__Exercise instructions__:
Pull out every line below that contains the word "افزارهای".
=== Records shown ===
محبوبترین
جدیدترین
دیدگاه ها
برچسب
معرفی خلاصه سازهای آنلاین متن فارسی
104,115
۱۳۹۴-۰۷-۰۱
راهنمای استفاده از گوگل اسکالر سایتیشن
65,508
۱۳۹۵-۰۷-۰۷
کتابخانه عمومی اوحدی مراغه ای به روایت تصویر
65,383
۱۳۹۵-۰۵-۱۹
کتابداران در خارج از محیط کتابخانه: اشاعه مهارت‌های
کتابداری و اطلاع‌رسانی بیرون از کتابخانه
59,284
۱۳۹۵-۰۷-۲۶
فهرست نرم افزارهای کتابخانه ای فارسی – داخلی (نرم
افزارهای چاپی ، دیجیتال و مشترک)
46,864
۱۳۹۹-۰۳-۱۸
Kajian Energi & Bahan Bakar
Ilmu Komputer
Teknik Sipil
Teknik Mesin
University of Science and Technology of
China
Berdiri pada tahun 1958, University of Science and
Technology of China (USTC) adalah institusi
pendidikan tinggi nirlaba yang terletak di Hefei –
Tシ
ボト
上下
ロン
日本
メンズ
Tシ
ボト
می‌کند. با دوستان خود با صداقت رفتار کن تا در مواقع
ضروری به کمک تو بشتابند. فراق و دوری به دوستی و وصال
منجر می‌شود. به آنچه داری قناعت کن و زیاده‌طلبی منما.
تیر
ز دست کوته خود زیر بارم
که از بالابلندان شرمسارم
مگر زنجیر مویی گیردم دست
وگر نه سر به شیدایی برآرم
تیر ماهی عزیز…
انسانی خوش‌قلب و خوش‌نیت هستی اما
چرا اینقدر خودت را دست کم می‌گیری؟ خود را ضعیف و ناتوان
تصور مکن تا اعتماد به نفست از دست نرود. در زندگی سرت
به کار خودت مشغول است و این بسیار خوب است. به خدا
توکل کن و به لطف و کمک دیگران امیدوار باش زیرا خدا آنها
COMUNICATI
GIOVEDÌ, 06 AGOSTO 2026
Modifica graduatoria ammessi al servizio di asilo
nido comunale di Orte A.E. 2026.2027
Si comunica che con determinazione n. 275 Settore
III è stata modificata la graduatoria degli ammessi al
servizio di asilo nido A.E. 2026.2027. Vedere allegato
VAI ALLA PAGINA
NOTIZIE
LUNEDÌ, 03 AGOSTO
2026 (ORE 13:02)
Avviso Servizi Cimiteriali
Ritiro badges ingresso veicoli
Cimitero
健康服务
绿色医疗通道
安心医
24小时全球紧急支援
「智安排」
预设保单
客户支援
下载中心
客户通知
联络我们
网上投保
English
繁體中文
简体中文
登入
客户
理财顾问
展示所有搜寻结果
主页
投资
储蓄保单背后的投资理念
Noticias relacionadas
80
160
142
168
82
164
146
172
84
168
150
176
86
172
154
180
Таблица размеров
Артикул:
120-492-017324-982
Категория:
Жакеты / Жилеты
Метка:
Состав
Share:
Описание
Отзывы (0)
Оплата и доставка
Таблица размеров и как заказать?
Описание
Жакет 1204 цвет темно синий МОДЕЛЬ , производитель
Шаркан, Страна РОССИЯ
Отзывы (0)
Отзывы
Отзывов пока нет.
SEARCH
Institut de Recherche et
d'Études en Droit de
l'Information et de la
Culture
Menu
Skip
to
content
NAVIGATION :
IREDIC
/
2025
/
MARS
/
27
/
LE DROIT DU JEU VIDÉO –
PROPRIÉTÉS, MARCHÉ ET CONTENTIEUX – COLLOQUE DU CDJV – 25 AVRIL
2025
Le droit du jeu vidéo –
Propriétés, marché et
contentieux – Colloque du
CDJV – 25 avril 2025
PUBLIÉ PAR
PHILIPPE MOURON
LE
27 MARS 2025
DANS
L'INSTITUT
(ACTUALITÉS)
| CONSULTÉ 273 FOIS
===
__Task response__:
فهرست نرم افزارهای کتابخانه ای فارسی – داخلی (نرم
افزارهای چاپی ، دیجیتال و مشترک)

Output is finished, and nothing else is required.